EC: The first part of my response is that I always tell my graduate students, the best thing I can do for you is to help you put a writing practice into practice, to create something that will sustain you after graduate school when you don’t have this structure or this community. Ask yourself, how are you going to move through this world as a poet after leaving this MFA program? I think that’s very important. How do you see yourself as a writer and a poet? How do you move through the world as a poet? These practices, those strategies, sustain you, and nourish you, and challenge you in your post-MFA years. I often think that many people can’t articulate their writing practice. They say, “Oh, I read and write,” but those are the givens of our art. How do we complicate that? How do we pay attention, how do we complicate, how do we trouble our attentiveness to reading, writing, looking, and moving through the world? In other words, what’s your creative practice? How are you open to the world?

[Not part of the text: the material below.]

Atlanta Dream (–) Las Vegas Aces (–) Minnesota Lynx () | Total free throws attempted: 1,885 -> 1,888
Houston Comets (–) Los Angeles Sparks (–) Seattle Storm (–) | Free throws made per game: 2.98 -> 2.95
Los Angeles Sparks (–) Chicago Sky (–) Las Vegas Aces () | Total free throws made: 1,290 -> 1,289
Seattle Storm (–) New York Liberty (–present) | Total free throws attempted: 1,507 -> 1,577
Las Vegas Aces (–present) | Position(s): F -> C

And then, when it comes to the thesis, I have a lot to say. I was a horrible MFA student for many reasons. Of course, I went to a horrible program, so that horribleness rubbed off. But I was writing poems to impress my classmates and my professors. And I can sense that every once in a while, when I guest teach, or even with my own graduate students, that they want to impress their cohort or their professors. One of the things I always say on the first day of class is, “You got into the program. There’s no need to impress anybody. You’re in. Now use these two years to take risks, push yourself, fail, and ‘fail better’ to quote Beckett. Use these two years to play to experiment with your language, your process, your drafts, your revisions.” And that’s very important. I wish I would have had that kind of permission, that kind of possibility as an MFA student. I was hell-bent on writing my first book in those two years. But how was I going to write my first book without mentorship from a professor? Without any kind of encouragement or challenge to the work? I had none of that. But for my students, I would say that, for those two or three years, you need to not center product or try and produce a book. You need to interrogate your process. You need to risk, risk, risk.
And I do want to say; it’s easy for me to say that. I’m a poet that’s been amply rewarded. Even though it took me a long time to get to my first book, it was well-received. So, I know this is a very privileged place I’m speaking from. That said, I have lived and enacted my advice. Writing the first book, writing the second book, I centered my process. I waited. I was patient. I didn’t push my book out into the world until I knew it was ready. I resisted the pressures of the poetry business. I resisted the advice and pressure from my friends and mentors. I have walked that walk, which is why I feel comfortable giving this advice.